Excerpted text ->
News (Media Awareness Project) - US NY: Parker Guilty In Police Drug Trial |
Title: | US NY: Parker Guilty In Police Drug Trial |
Published On: | 2002-03-16 |
Source: | Buffalo News (NY) |
Fetched On: | 2008-01-24 17:27:40 |
PARKER GUILTY IN POLICE DRUG TRIAL
Rodriguez Is Exonerated; Two Other Detectives Convicted
It took the FBI nearly 10 years to nail a dirty cop, but a U.S. District
Court jury found Buffalo Police Detective Darnyl Parker guilty on all
counts left lodged against him Friday.
However, the government was not so fortunate with Parker's co-defendants.
Detective David Rodriguez, tears flowing freely, walked out of the
courtroom a free man, almost smothered by jubilant friends and relatives
celebrating his acquittal on all counts.
"He's a good lawyer," Rodriguez said of defense attorney Rodney O.
Personious. "I thank God it's all over."
Robert Hill, now retired from the Buffalo Police Department, and Detective
John Ferby were convicted of exactly what their lawyers admitted they did:
possessing marked money stolen from an FBI undercover agent.
Hill and Ferby were acquitted of all other charges.
"It was a fair verdict," Hill said as he left the courthouse. "I said all
along I took the money."
Parker, jailed since December after his bail was revoked for allegedly
threatening witnesses, never reacted as guilty verdict after guilty verdict
was announced on charges ranging from theft and conspiracy to money
laundering and obstructing commerce by extorting a drug dealer.
His mother, Mary Blue, and daughter, Jada, let out anguished cries as they
rushed from the courtroom after the verdicts.
"It ain't right, it ain't right," Parker's identical twin, Darryl, yelled
later outside the courthouse. "It's an FBI conspiracy. Now the FBI can go
home and drink to this one."
The jury that convicted Parker found him guilty of three conspiracy counts
while acquitting his co-defendants on the same charges. Parker lawyer Mark
J. Mahoney said he would ask the court to throw out those convictions as
inconsistent, questioning how Parker could conspire with someone found not
guilty.

Questions to answer ->
**A.** Can you reproduce word for word the part of the article on the police drug trial from "Robert Hill, now" up to and including "a drug dealer."?
**B.** Using the article on the police drug trial, answer these:
(i) Which defense attorney did Rodriguez praise as "a good lawyer"?
(ii) What were Hill and Ferby convicted of?
(iii) Since when had Parker been jailed?
You won't need any of the lines that follow.

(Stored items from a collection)
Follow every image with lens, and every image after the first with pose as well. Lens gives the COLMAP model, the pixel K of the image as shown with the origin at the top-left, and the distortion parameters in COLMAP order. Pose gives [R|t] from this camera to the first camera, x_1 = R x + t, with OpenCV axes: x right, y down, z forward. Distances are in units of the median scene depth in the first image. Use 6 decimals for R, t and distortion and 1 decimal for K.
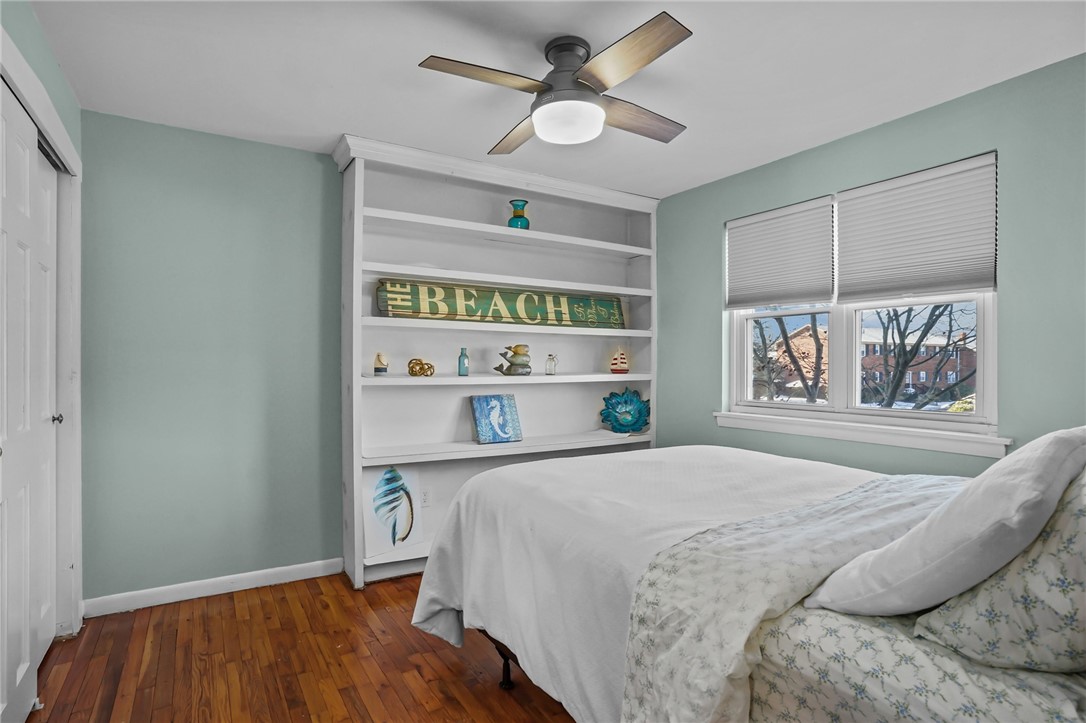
lens RADIAL K [[561.6, 0, 540.8], [0, 561.6, 366.9], [0, 0, 1]] dist [-0.058874, 0.029266]
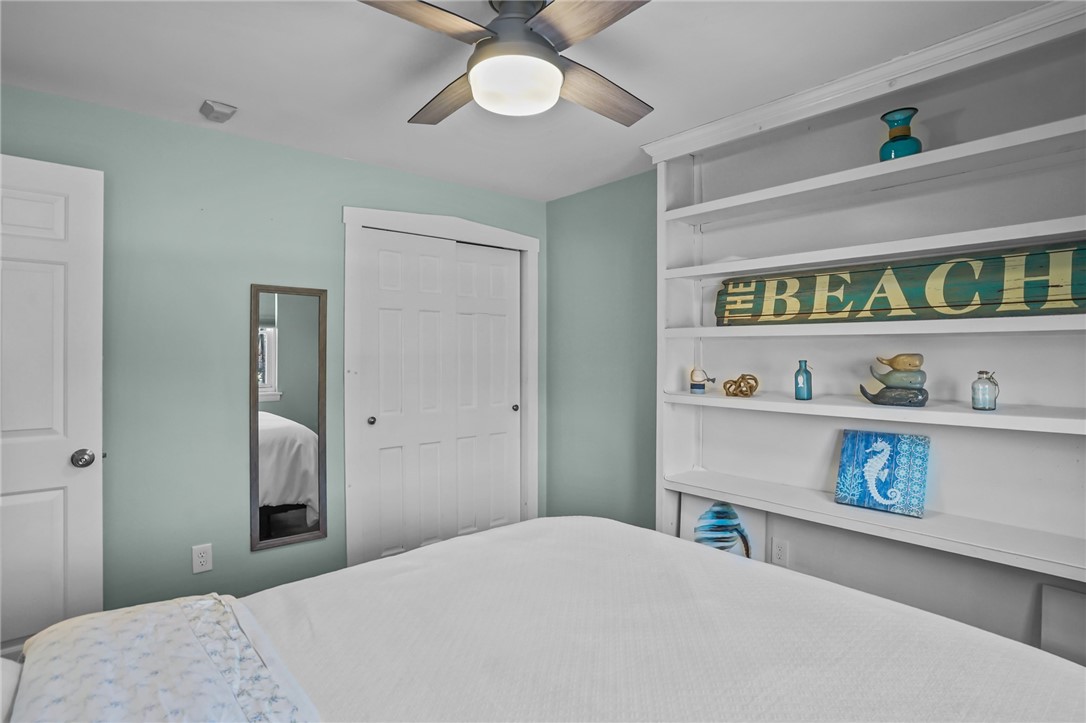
lens RADIAL K [[561.6, 0, 539.0], [0, 561.6, 357.0], [0, 0, 1]] dist [-0.058874, 0.029266]
pose [[0.153212, 0.002617, -0.988190, 0.483499], [-0.001637, 0.999996, 0.002394, -0.037623], [0.988192, 0.001251, 0.153215, 0.538150]]
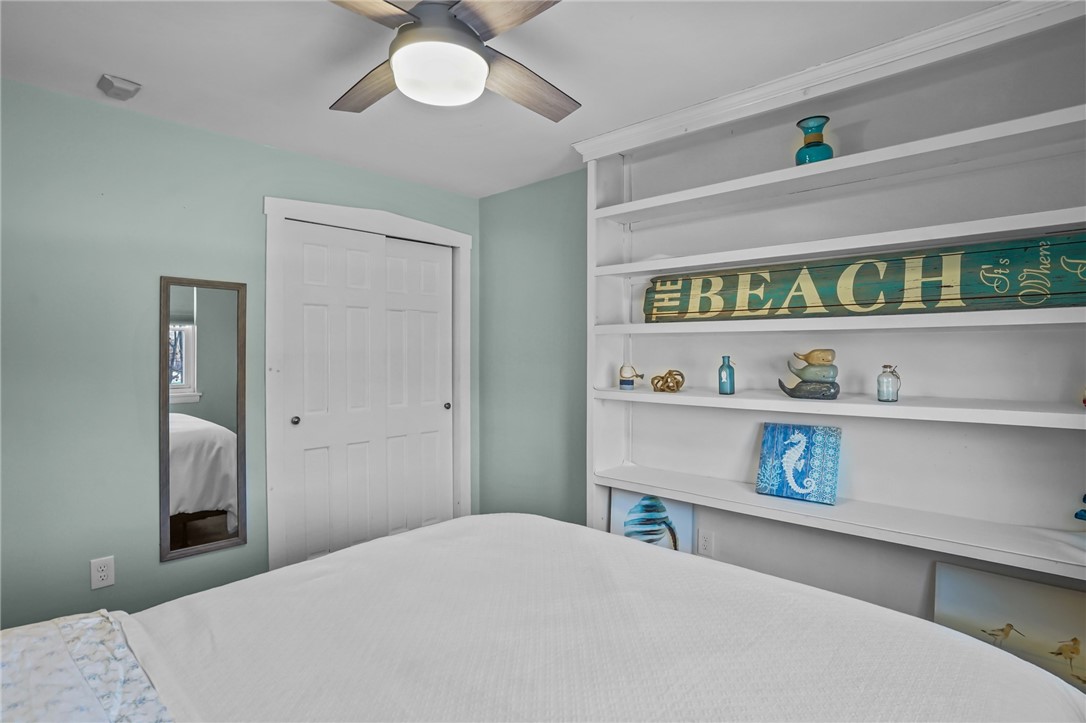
lens RADIAL K [[561.6, 0, 540.0], [0, 561.6, 355.3], [0, 0, 1]] dist [-0.058874, 0.029266]
pose [[0.264844, 0.001763, -0.964290, 0.479841], [-0.000028, 0.999998, 0.001821, -0.034812], [0.964291, -0.000455, 0.264843, 0.547676]]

Exercise solutions ->
**A.**
Robert Hill, now retired from the Buffalo Police Department, and Detective
John Ferby were convicted of exactly what their lawyers admitted they did:
possessing marked money stolen from an FBI undercover agent.
Hill and Ferby were acquitted of all other charges.
"It was a fair verdict," Hill said as he left the courthouse. "I said all
along I took the money."
Parker, jailed since December after his bail was revoked for allegedly
threatening witnesses, never reacted as guilty verdict after guilty verdict
was announced on charges ranging from theft and conspiracy to money
laundering and obstructing commerce by extorting a drug dealer.

**B.**
(i) Rodney O. Personious
(ii) Possessing marked money stolen from an FBI undercover agent
(iii) Since December